„Männer“ – Als wären wir alle blöd

Heute bin ich über die Google-Trends auf diverse Zeitungsartikel zu dem brutalen Überfall auf ein Rentner-Ehepaar in Frankfurt-Griesheim gestoßen, bei dem der Rentner an den Folgen gestorben ist. In eigentlich allen Artikeln ist von drei Männern die Rede. Auf allen Seiten ist die Kommentarfunktion deaktiviert.

Nur in der Pressemeldung der Polizei auf presseportal.de wird von osteuropäischen Männern gesprochen. Der Witz an der Sache ist, dass die meisten Artikel den Text der Pressemeldung ansonsten 1:1 übernommen haben. Da stellt sich mir die Frage, was damit von den Zeitungen bezweckt werden soll?

Klar, augenscheinlich will man damit vermeiden, dass sich Fremdenhass regt. Aber der Schuss geht nach hinten los. Denn in Wirklichkeit passiert durch solche Auslassungen doch etwas ganz anderes. Der Leser fühlt sich verarscht und bevormundet. Und dadurch wird er erst mal richtig wütend. Wer lässt sich schon gerne für dumm verkaufen? Und die momentan sehr kritische Meinung der Menschen über die Medien wird dadurch nur noch mehr verstärkt.

Und wenn jetzt jeder mal in sich geht und ganz dolle nachdenkt … und sich vorstellt, dass die Medien niemals die Täteridentität verschweigen, sondern immer nennen würden, sogar bei Deutschen mit Migrationshintergrund … wären dann ausländerfeindlich eingestellte Menschen NOCH ausländerfeindlicher? Wären dann wenig oder gar nicht ausländerfeindlich eingestellte Menschen plötzlich ausländerfeindlich eingestellt? Ich denke nicht. Ich bin mir sogar ziemlich sicher, dass diese Verschweigerei alles nur noch schlimmer macht. Weil man sich mittlerweile vorkommt, als würde man in Doofmannshausen leben.

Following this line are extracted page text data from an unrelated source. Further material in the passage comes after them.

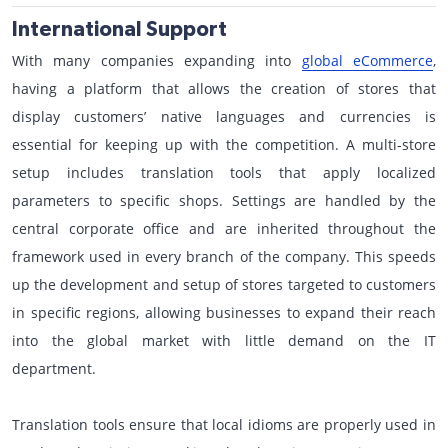
International Support
With many companies expanding into
global eCommerce
,
having a platform that allows the creation of stores that
display customers’ native languages and currencies is
essential for keeping up with the competition. A multi-store
setup includes translation tools that apply localized
parameters to specific shops. Settings are handled by the
central corporate office and are inherited throughout the
framework used in every branch of the company. This speeds
up the development and setup of stores targeted to customers
in specific regions, allowing businesses to expand their reach
into the global market with little demand on the IT
department.
Translation tools ensure that local idioms are properly used in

Aber Menschen mit einem funktionierenden Gehirn verurteilen niemanden NUR aufgrund seiner Herkunft. Sondern weil ein Arschloch ein Arschloch ist – egal was in seinem Pass steht oder an welchen Gott er/sie glaubt. Und wenn es unter bestimmten Gruppen ganz besonders viele Arschlöcher gibt, dann ist das wohl ein Problem, über dass man offen reden muss. Denn es muss ja eine Ursache haben.

Probleme zu verschweigen hat noch niemandem geholfen. Es bringt ja auch nichts, Zahnschmerzen zu ignorieren, oder Krebs. Es wird schlimmer, je länger man wartet. Und das ist mit allen Problemen so. Zunächst sollte man vielleicht erst mal ganz objektiv, ohne Vorurteile, ohne Political Correctness untersuchen, ob es denn wirklich eine Häufung von Kriminalität bei bestimmten Gruppen gibt. Wenn das der Fall ist, gibt es ein Problem, dass man durch Verschweigen wohl nicht lösen können wird. Und wenn man es doch verschweigt, zieht man nur den Zorn der Bevölkerung auf sich. Was das gesellschaftliche Miteinander NOCH schwieriger macht.

Wenn in der katholischen Kirche auffällig häufig Kinder missbraucht werden, schreit ja auch nicht jeder sofort, dass alle Christen aus dem Land geworfen werden müssen. Auf sachlicher Ebene wird das Problem identifiziert, die Ursachen spezifiziert und nach Lösungen gesucht. Und wenn die katholische Kirche bei der Aufklärung hilft – umso besser.

Oder wenn ein großer Flugzeughersteller ein Problem mit einem bestimmten Flugzeugtyp hat, der immer wieder an der gleichen Stelle Defekte aufweist. Da würde auch niemand auf die Idee kommen, direkt den ganzen Laden zu schließen oder nie mehr Flugzeuge zu bauen. Und schon gar nicht würde versucht, das Problem zu verschweigen. Erfolgreiche Unternehmen lösen ihre Probleme, in dem sie sie erkennen und offen darüber sprechen, um die Ursachen zu finden und diese auszumerzen.

Anders, liebe Medien, geht es leider nicht.